When we can, we should support food production and supply that has as little impact on the environment as possible. But does this always mean favouring local made food over imported food?
In that bastion of interventionism and state-molded markets, the UK, there has been much talk about the environmental unfriendliness of imported food. This is because, so the argument goes, food that has to be transported longer distances requires more greenhouse gasses to be emitted in getting it to its final destination due to additional transportation energy that is consumed in the process. As everyone knows, CO2 is the devil and global warming is about to kill us all, so importing food is a bad idea for the planet. Right? And so the answer is put artificial pressure on the market by introducing what is effectively a tariff – an imported food tax to discourage people from buying better or more affordable in the interests of buying domestic products.
I’m not even going to touch the global warming/climate change issue here or even the issue of tariffs in general, I’m just bringing this subject up at all because of a piece I saw today in a fish and chip shop’s copy of the University of Otago magazine. Fish and chip shops being what they are, it’s not a recent issue – October 2007. The story is by Dr Niven Winchester (pictured) of the University’s Department of Economics.
Obviously with a fairly geographically isolated country like New Zealand, which depends as heavily as it does on exports, the prospect of other countries making it harder for our products to be sold there is a troubling one for our economy. But what if this tough talk on imports just amounted to economic redneckery (I claim ownership of that word) dressed up as genuine scientific concern, riding a wave of environmental hysteria?
What Dr Winchester points out is as follows:
Researchers at Lincoln University have … found that, having accounted for CO2 emissions from production and transportation, New Zealand lamb and dairy products supplied to UK supermarkets generate, respectively, around one fourth and one half of the CO2 generated by the supply of UK alternatives.
As it turns out, if food was carbon taxed, imported food from New Zealand would still be cheaper, and a move to restrict imports and towards food produced int he UK, CO2 emissions would increase and not decrease. Oh dear, our UK greenie friends. Maybe free trade is your friend after all…
Glenn Peoples
Mr Dennis
“Food miles” is an emotive, wishy-washy concept that is torn to shreds whenever someone actually looks into it. I understand it also produces less carbon to grow roses in Kenya and fly them to the UK than to grow them in the UK.

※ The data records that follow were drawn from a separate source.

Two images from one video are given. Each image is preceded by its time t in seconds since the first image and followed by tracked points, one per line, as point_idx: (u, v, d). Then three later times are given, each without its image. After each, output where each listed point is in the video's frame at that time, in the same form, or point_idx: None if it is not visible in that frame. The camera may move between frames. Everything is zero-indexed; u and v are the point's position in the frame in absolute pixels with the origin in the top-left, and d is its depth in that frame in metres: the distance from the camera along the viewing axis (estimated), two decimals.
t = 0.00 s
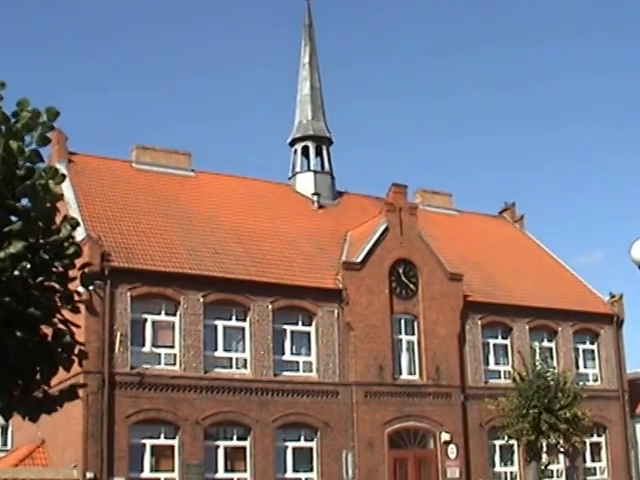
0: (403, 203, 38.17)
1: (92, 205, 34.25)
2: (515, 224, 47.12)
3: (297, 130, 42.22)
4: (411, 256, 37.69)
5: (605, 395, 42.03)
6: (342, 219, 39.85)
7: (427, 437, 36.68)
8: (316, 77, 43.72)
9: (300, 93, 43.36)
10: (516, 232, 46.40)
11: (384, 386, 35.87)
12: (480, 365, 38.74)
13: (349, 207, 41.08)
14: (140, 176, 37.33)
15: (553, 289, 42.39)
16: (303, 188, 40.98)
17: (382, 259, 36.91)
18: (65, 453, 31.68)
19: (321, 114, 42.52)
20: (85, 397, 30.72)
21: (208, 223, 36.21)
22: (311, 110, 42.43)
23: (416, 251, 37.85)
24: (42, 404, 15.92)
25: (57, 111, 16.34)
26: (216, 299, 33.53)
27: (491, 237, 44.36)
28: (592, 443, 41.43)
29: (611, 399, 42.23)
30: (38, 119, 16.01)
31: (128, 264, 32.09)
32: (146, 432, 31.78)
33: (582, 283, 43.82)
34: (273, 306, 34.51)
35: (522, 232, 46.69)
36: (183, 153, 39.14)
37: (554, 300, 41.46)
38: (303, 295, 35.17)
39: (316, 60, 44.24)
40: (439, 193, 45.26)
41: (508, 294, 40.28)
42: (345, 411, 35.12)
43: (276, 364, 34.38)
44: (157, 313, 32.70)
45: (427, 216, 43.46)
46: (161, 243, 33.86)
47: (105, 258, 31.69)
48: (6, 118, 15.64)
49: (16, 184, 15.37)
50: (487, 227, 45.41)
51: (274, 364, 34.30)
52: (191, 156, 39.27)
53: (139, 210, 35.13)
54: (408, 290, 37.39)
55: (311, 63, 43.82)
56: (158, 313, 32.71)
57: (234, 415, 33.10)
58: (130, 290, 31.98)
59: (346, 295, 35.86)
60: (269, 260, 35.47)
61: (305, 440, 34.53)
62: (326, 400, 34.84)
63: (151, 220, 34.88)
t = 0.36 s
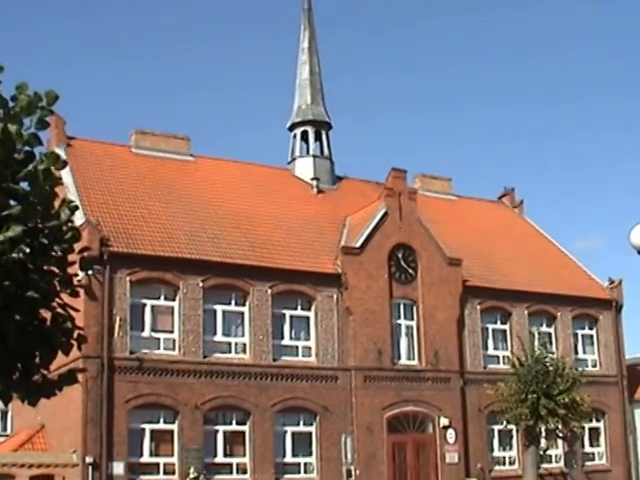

The problem is that most people don’t look at the science, they just get caught up in the slogans.
Dan
When I first started working as a lawyer, I was primarily concerned with environmental law and the hot topics of the time — environmental accounting and “pollution prevention pays”. Environmental accounting was just coming out of its infancy and still was merely a system intended to hijack the language of environmental debate by those who deemed any human activity to be detrimental to the environment. By claiming that the discounted present value of any economic activity was less than the (usually non-discounted) extraordinary environmental damage that would result from that activity over time, the environmental accountants were able to justify a host of energy-saving, soil conservation, air cleaning, and other very expensive technologies and controls that no rational business person would look at twice. But it’s important to remember that the environmental accounting language is rarely, if ever, about the environment. It’s about selling products. The food miles scam Glenn describes is clearly a way to get around trade rules and anti-tariff provisions for the purpose of subsidizing UK farmers.